_PASSAGE TO READ:_
+++++
Fork me on GitHub
#data-science
<
2015-11-10
>
mikera03:11:55

Hey dtsao gyptis looks awesome, thanks for sharing!

mikera03:11:35

I have one constructive criticism: I think the use of dynamic vars / binding is a bad idea

mikera03:11:07

Better to use option maps IMHO

mikera04:11:42

I.e. make such parameters explicit and functional rather than pulling them from a mutable environment

dtsao04:11:32

thanks for the comment @mikera! Yes, I was debating this issue with myself; I think you're right that explicit optional parameters is a lot friendlier

mikera04:11:58

Yeah, stuff like testing, functional composition etc. becomes much easier

dtsao04:11:25

Right. I do think there might be a place for dynamic vars if the option maps become too unwieldy. (Gyptis isn't at that place yet).

dtsao04:11:14

A lot of plotting libraries have >20 parameters like font-size, color, etc. that can be customized.

dtsao04:11:06

Applying a 'theme' could be a bit easier to manage

dtsao04:11:39

So are you envisioning an api that looks more like: (dodged-bar [{:a 1 :b 10} {:a 2 :b 20}] :x :a :y :b) ?
+++++
_SUPPLIED MATERIAL:_
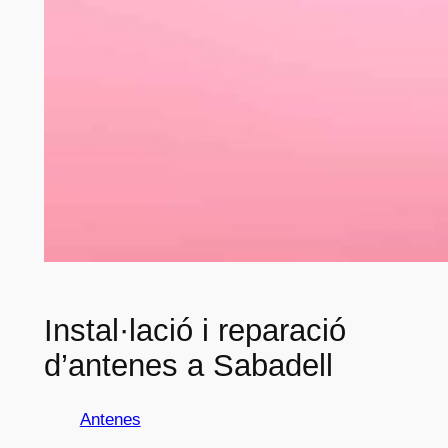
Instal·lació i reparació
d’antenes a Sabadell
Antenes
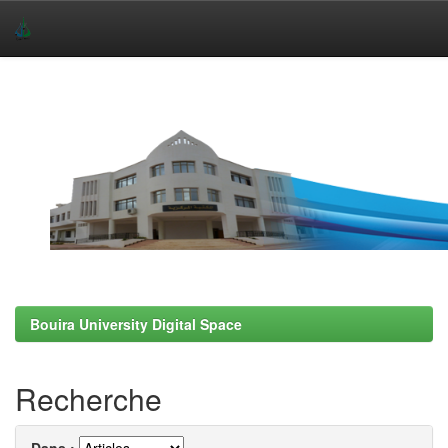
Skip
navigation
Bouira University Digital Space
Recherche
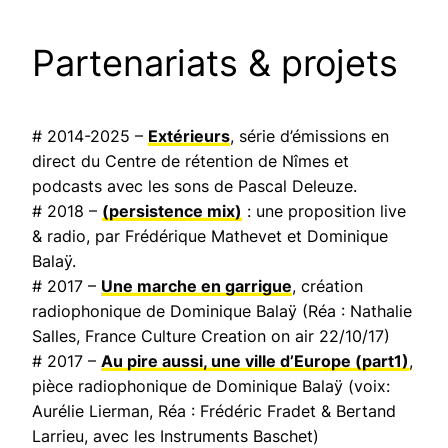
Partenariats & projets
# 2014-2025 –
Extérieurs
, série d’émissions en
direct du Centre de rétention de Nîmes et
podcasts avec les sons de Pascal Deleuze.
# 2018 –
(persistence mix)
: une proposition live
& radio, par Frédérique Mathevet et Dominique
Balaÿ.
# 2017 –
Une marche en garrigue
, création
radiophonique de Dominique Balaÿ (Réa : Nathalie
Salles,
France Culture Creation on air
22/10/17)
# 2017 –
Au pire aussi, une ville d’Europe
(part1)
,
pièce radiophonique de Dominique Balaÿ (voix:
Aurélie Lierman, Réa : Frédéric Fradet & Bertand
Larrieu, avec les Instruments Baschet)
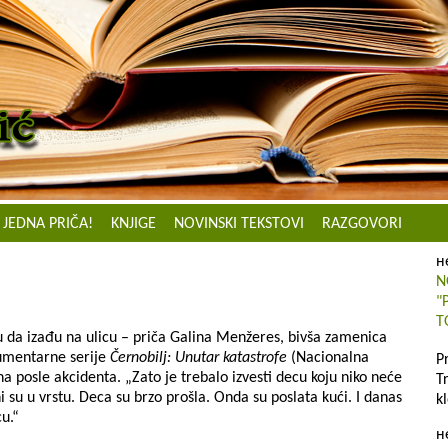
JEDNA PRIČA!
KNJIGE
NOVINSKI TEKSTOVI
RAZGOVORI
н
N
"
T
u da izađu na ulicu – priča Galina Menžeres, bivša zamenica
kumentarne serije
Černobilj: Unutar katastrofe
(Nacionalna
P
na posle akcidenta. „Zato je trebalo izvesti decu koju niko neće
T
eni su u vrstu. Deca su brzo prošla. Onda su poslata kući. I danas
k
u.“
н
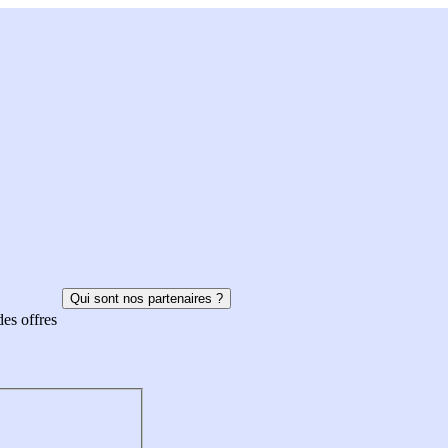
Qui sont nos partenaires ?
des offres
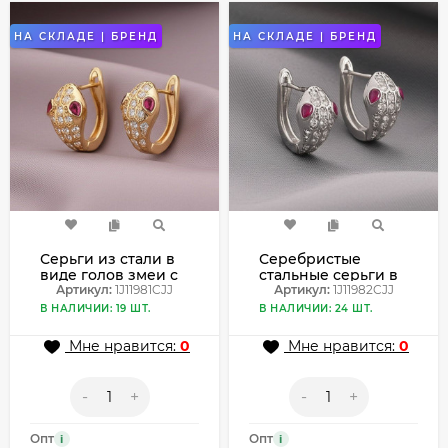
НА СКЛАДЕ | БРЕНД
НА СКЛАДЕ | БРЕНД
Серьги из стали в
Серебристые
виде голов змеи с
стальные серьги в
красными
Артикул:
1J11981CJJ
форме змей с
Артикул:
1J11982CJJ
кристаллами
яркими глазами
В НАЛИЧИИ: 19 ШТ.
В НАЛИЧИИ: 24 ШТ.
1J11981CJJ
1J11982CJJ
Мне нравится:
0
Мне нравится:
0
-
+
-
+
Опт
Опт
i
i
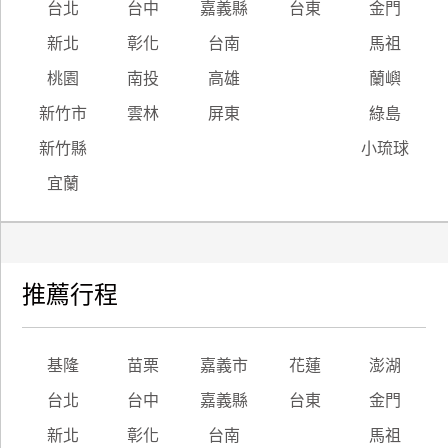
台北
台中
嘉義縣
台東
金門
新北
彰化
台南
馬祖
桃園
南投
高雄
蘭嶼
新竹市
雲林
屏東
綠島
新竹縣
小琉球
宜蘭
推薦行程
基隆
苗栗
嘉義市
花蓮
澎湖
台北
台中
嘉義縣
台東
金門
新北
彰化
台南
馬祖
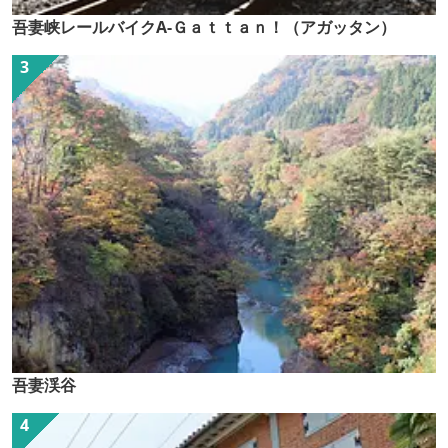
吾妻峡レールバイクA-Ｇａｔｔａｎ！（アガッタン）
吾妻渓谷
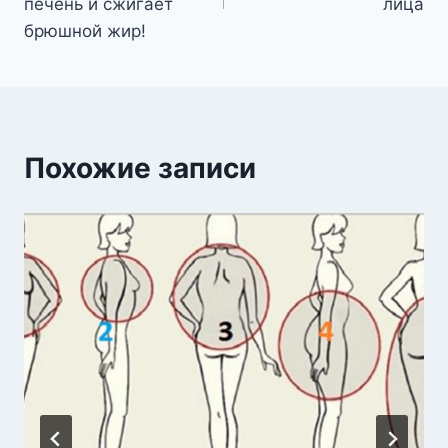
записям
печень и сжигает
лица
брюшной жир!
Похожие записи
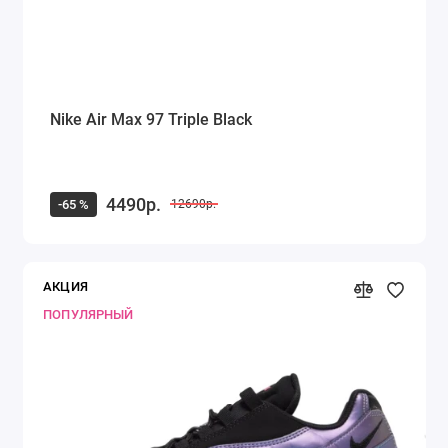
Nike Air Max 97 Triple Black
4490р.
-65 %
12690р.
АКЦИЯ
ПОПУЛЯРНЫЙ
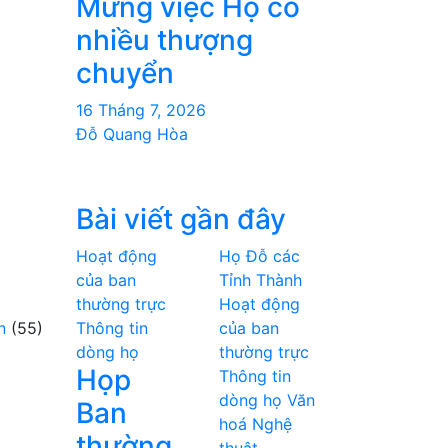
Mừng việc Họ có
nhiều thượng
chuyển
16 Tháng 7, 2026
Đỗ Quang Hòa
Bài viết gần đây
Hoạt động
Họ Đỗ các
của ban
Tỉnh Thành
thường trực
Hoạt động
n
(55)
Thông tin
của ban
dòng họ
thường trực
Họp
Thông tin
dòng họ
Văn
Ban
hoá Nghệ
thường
+++++
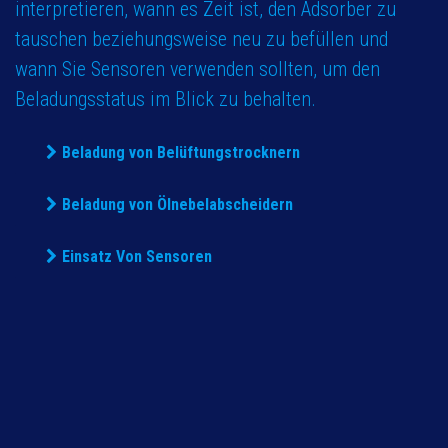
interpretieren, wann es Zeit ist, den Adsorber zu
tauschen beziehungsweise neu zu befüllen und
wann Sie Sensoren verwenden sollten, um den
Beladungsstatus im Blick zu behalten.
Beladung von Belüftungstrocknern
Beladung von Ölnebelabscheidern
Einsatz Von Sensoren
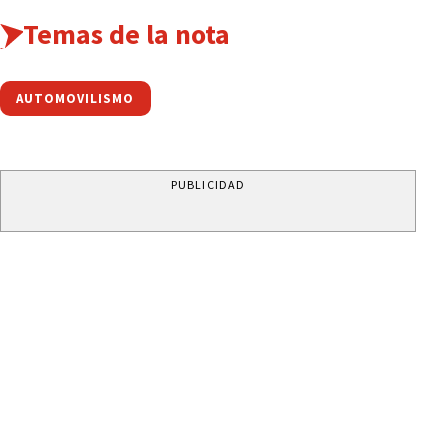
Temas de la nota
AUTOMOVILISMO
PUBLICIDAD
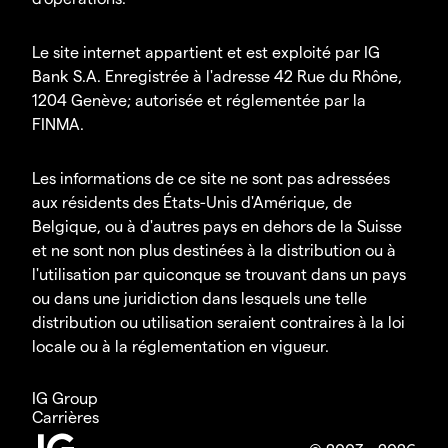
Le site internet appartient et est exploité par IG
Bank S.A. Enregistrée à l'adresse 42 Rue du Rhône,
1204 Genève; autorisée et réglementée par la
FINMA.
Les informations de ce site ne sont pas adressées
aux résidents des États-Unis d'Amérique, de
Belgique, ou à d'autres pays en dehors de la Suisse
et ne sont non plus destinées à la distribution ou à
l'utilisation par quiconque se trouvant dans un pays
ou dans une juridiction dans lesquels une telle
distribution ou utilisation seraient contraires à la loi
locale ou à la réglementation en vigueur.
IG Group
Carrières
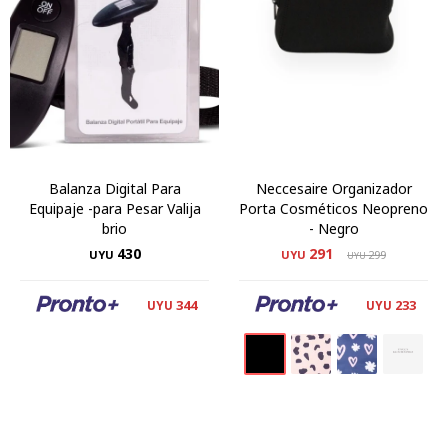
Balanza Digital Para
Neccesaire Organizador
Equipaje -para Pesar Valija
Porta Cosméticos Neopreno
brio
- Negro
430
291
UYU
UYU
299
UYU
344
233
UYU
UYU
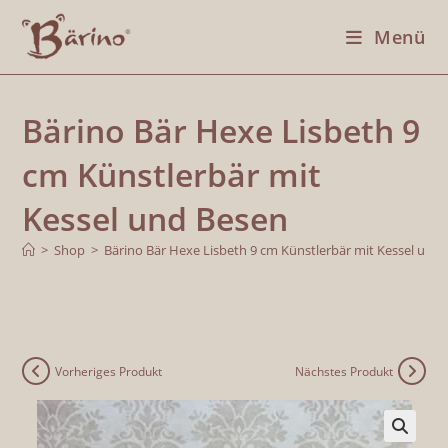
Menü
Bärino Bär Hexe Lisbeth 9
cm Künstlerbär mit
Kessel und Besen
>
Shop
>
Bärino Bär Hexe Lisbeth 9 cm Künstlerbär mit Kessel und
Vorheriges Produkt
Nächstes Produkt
+++++
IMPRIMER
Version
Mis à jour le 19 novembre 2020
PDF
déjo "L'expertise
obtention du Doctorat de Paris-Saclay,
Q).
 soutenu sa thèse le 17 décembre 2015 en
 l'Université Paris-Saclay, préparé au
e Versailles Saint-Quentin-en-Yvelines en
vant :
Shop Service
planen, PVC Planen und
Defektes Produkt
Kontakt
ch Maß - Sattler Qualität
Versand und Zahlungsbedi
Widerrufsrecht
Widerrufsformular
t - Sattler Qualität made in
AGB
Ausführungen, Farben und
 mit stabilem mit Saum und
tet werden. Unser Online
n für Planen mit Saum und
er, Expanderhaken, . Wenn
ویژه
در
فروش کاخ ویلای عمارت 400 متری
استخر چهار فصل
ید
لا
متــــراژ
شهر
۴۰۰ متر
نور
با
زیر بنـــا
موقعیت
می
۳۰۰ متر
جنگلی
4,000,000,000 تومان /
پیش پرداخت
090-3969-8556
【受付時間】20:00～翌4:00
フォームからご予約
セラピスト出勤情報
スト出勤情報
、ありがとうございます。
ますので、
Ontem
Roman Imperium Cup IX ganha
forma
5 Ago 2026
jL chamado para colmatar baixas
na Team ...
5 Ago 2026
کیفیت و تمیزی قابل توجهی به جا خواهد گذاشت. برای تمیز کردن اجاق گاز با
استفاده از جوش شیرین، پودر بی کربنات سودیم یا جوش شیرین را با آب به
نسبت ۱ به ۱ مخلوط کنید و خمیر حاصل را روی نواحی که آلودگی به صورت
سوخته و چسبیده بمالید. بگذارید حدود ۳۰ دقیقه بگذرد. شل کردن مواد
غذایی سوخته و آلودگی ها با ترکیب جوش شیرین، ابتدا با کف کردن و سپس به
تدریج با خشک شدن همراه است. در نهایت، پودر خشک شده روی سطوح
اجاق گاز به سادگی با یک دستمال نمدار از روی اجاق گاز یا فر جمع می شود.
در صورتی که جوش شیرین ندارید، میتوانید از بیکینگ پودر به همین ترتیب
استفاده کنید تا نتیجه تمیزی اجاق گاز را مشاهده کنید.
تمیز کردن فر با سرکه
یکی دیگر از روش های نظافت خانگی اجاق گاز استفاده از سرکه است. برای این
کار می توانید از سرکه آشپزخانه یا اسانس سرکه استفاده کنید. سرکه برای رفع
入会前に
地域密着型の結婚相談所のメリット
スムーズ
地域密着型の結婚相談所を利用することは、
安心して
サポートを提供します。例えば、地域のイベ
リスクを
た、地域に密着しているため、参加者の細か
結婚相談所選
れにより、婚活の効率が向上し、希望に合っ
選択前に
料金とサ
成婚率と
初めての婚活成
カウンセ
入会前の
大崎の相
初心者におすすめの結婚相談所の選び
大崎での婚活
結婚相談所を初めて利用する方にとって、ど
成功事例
+++++
_ACTIVITIES:_
(1) In the chat thread about gyptis, list each distinct Clojure keyword (a word starting with a colon) that appears in the proposed API call in the last message.
(2) Select every line of the rows that contains the string "Saclay".

_ANSWERS TO THIS EXERCISE:_
(1)
:a
:b
:x
:y

(2)
obtention du Doctorat de Paris-Saclay,
 l'Université Paris-Saclay, préparé au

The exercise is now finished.